The results for cough reduction are also consistent with those of recent meta-analyses for EPs 7630 in AB and CC where similar improvements were observed when analyzing the total scores of the symptom scales from which the cough scale was taken [33,35]. The meta-analyses published earlier additionally show the good tolerability and safety of EPs 7630 in acute respiratory tract infections [33,35,36].

Corresponding to the assessment of the primary endpoint in the eligible trials, the assessment of coughing intensity took place at day 7 (AB) and 5 (CC) after treatment initiation, respectively. It is not surprising that the majority of study participants had not yet achieved a complete remission at these time points, as cough may persist for several weeks and thus longer than any other symptom of ARTIs [11,52].

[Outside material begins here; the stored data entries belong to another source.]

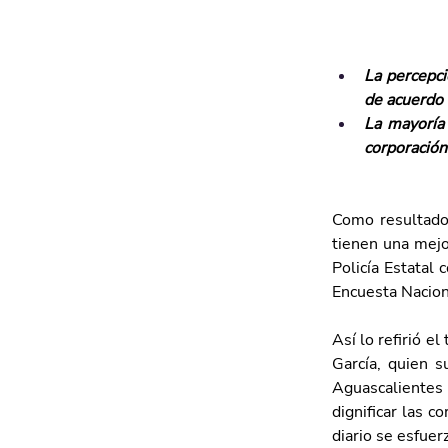
La percepci
de acuerdo
La mayoría 
corporación
Como resultado 
tienen una mejo
Policía Estatal 
Encuesta Nacion
Así lo refirió e
García, quien s
Aguascalientes
dignificar las c
diario se esfuer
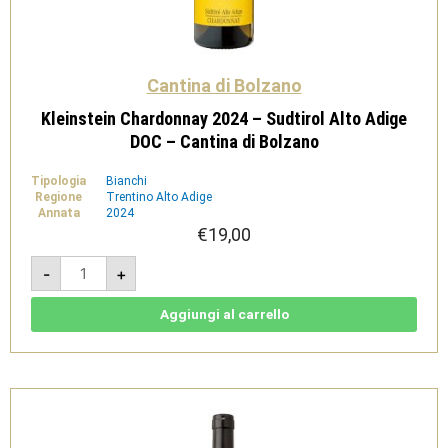
Cantina di Bolzano
Kleinstein Chardonnay 2024 – Sudtirol Alto Adige
DOC – Cantina di Bolzano
Tipologia
Bianchi
Regione
Trentino Alto Adige
Annata
2024
€
19,00
Kleinstein
-
+
Chardonnay
2024
-
Sudtirol
Aggiungi al carrello
Alto
Adige
DOC
-
Cantina
di
Bolzano
quantità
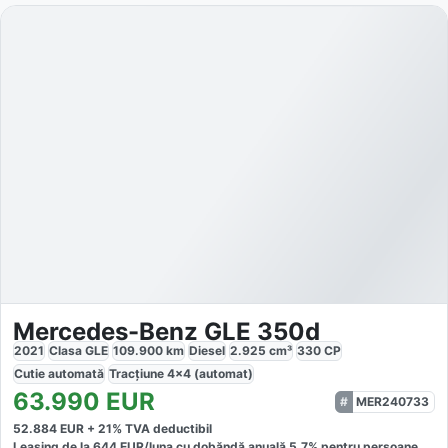
Mercedes-Benz GLE 350d
2021
Clasa GLE
109.900
km
Diesel
2.925
cm³
330
CP
Cutie
automată
Tracțiune
4x4 (automat)
63.990
EUR
MER240733
52.884
EUR +
21
% TVA deductibil
Leasing de la
644
EUR/luna
cu dobăndă
anuală
5,7
% pentru persoane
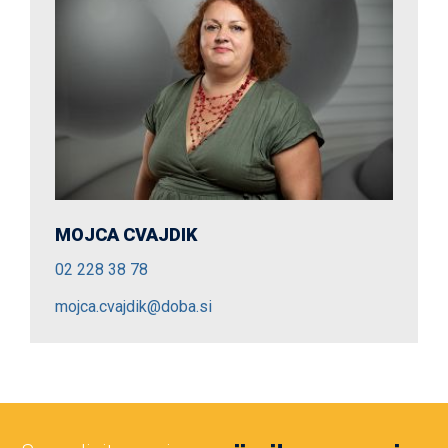
MOJCA CVAJDIK
02 228 38 78
mojca.cvajdik@doba.si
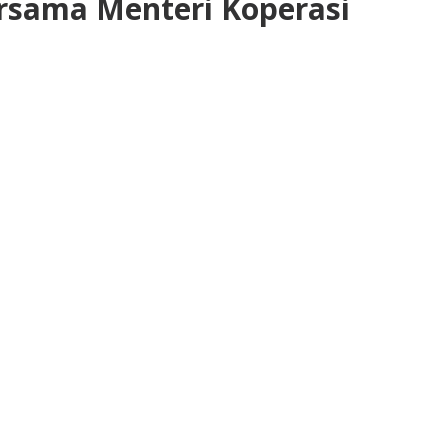
rsama Menteri Koperasi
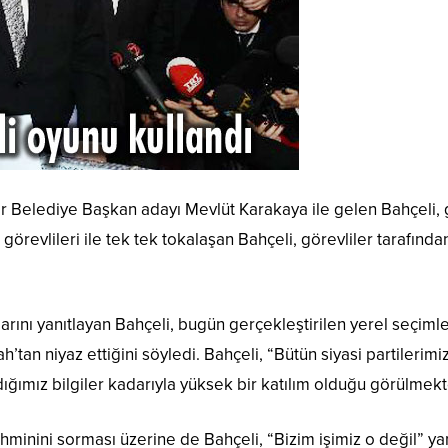
Belediye Başkan adayı Mevlüt Karakaya ile gelen Bahçeli, ga
 görevlileri ile tek tek tokalaşan Bahçeli, görevliler tarafın
ını yanıtlayan Bahçeli, bugün gerçekleştirilen yerel seçimleri
ah’tan niyaz ettiğini söyledi. Bahçeli, “Bütün siyasi partileri
ğımız bilgiler kadarıyla yüksek bir katılım olduğu görülmekted
ahminini sorması üzerine de Bahçeli, “Bizim işimiz o değil” ya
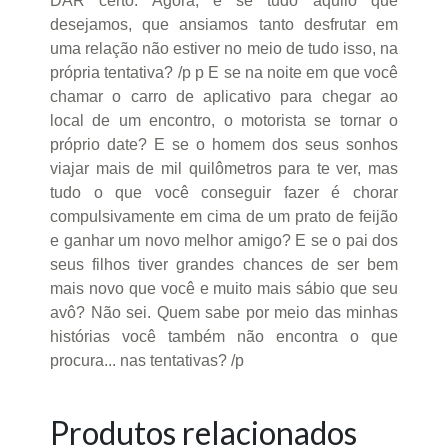
DAR certo. Agora, e se tudo aquilo que
desejamos, que ansiamos tanto desfrutar em
uma relação não estiver no meio de tudo isso, na
própria tentativa? /p p E se na noite em que você
chamar o carro de aplicativo para chegar ao
local de um encontro, o motorista se tornar o
próprio date? E se o homem dos seus sonhos
viajar mais de mil quilômetros para te ver, mas
tudo o que você conseguir fazer é chorar
compulsivamente em cima de um prato de feijão
e ganhar um novo melhor amigo? E se o pai dos
seus filhos tiver grandes chances de ser bem
mais novo que você e muito mais sábio que seu
avô? Não sei. Quem sabe por meio das minhas
histórias você também não encontra o que
procura... nas tentativas? /p
Produtos relacionados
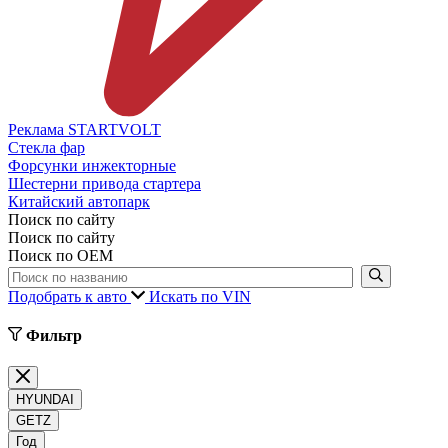
Реклама STARTVOLT
Стекла фар
Форсунки инжекторные
Шестерни привода стартера
Китайский автопарк
Поиск по сайту
Поиск по сайту
Поиск по ОЕМ
Подобрать к авто
Искать по VIN
Фильтр
HYUNDAI
GETZ
Год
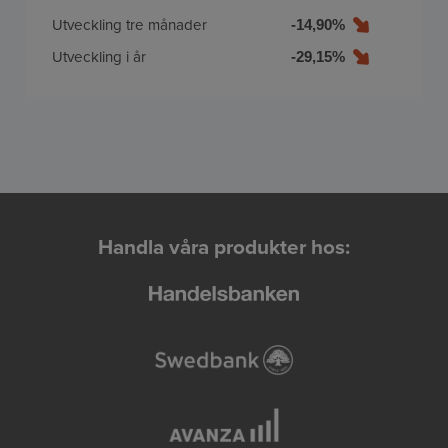
Utveckling tre månader
-14,90%
Utveckling i år
-29,15%
Handla våra produkter hos:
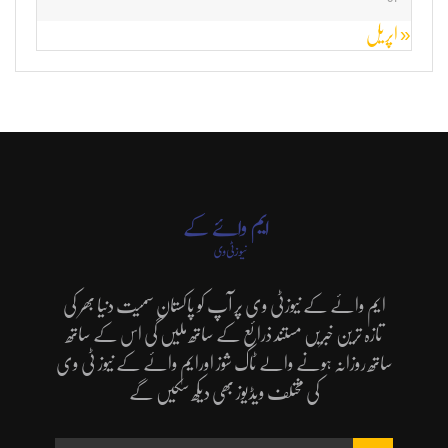
« اپریل
ایم وائے کے نیوزٹی وی پر آپ کو پاکستان سمیت دنیا بھر کی
تازہ ترین خبریں مستند ذرائع کے ساتھ ملیں گی اس کے ساتھ
ساتھ روزانہ ہونے والے ٹاک شوز اورایم وائے کے نیوز ٹی وی
کی مختلف ویڈیوز بھی دیکھ سکیں گے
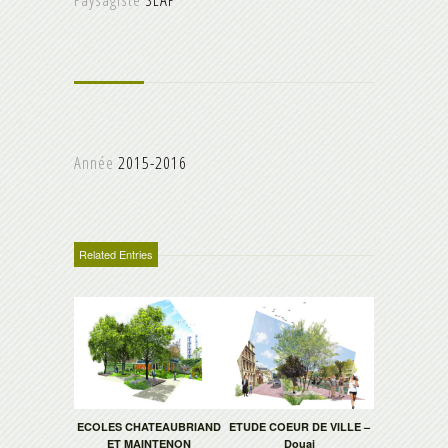
Année
2015-2016
Related Entries
ECOLES CHATEAUBRIAND
ETUDE COEUR DE VILLE –
ET MAINTENON
Douai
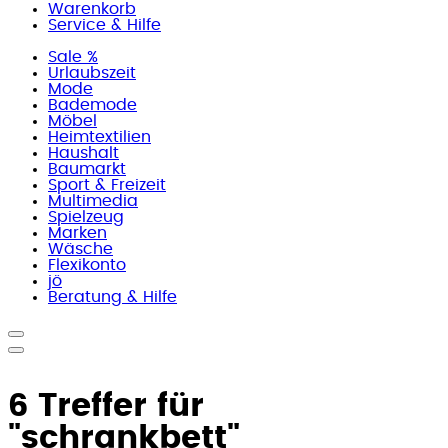
Warenkorb
Service & Hilfe
Sale %
Urlaubszeit
Mode
Bademode
Möbel
Heimtextilien
Haushalt
Baumarkt
Sport & Freizeit
Multimedia
Spielzeug
Marken
Wäsche
Flexikonto
jö
Beratung & Hilfe
6 Treffer für
"schrankbett"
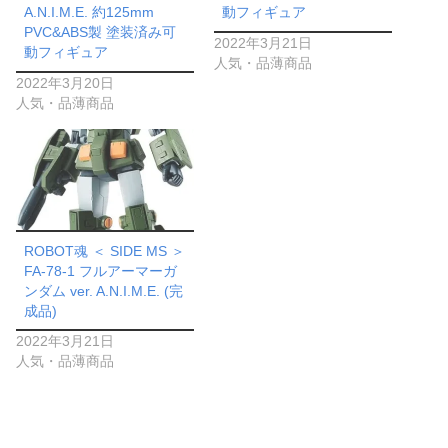
A.N.I.M.E. 約125mm
動フィギュア
PVC&ABS製 塗装済み可
2022年3月21日
動フィギュア
人気・品薄商品
2022年3月20日
人気・品薄商品
ROBOT魂 ＜ SIDE MS ＞
FA-78-1 フルアーマーガ
ンダム ver. A.N.I.M.E. (完
成品)
2022年3月21日
人気・品薄商品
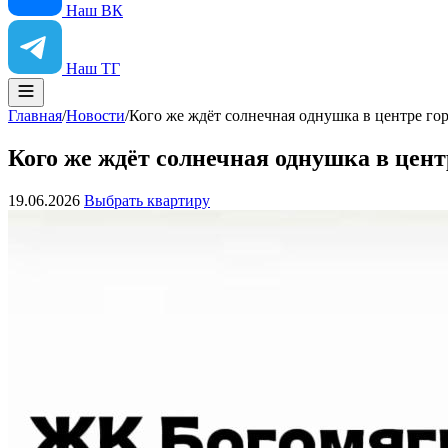
Наш ВК
Наш ТГ
Главная
/
Новости
/
Кого же ждёт солнечная однушка в центре го
Кого же ждёт солнечная однушка в цент
19.06.2026
Выбрать квартиру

The results of our meta-analyses demonstrate that, at a comparatively early stage of treatment, the vast majority of patients treated with EPs 7630 (but not of those randomized to placebo) already presented with a meaningful reduction of cough intensity by more than 50% of the baseline value. These findings are consistent with those obtained by Bao and colleagues who demonstrated in an animal model that EPs 7630, in the therapeutically relevant dose range, exerts an antitussive effect on dry cough and also has a significant secretolytic effect that may contribute to its cough-inhibiting action without suppression of the important defense mechanism of productive cough [27]. This also supports the recommendation made by Langler et al., who stated that EPs 7630 could be used as first-line therapy for uncomplicated respiratory tract infections such as AB, CC, and acute tonsillopharyngitis in children [55]. Our results indicate that this recommendation may also apply to adult patients.

Conclusions

Our meta-analysis shows that 7 days’ treatment with EPs 7630 is associated with a clinically meaningful reduction of cough intensity as well as with improved disease-associated QoL and daily functioning in adult patients suffering from AB and also in pediatric patients. In CC, adults suffering from cough also showed a meaningful symptom reduction under EPs 7630.

Abbreviations

AB:

acute bronchitis;

ARTIs:

acute respiratory tract infections;

BSS:

Bronchitis Severity Scale;

CC:

common cold;

95% CI:

95% confidence interval;

CIS:

Cold Intensity Score;

COPD:

chronic obstructive pulmonary disease;

EQ-5D-3L:

European Quality of Life 5 Dimensions 3 Level;

HCoV:

human coronavirus;

ISRCTN:

International Standard Randomised Controlled Trial Number;

QoL:

quality of life;

RR:

rate/risk ratio.

Funding Statement

Funding: This work, including medical writing services, provision of trial data used in this article, and publication, was supported by Dr Willmar Schwabe GmbH & Co. KG, Karlsruhe, Germany. The studies were supported by Dr. Willmar Schwabe GmbH & Co. KG, Karlsruhe, Germany.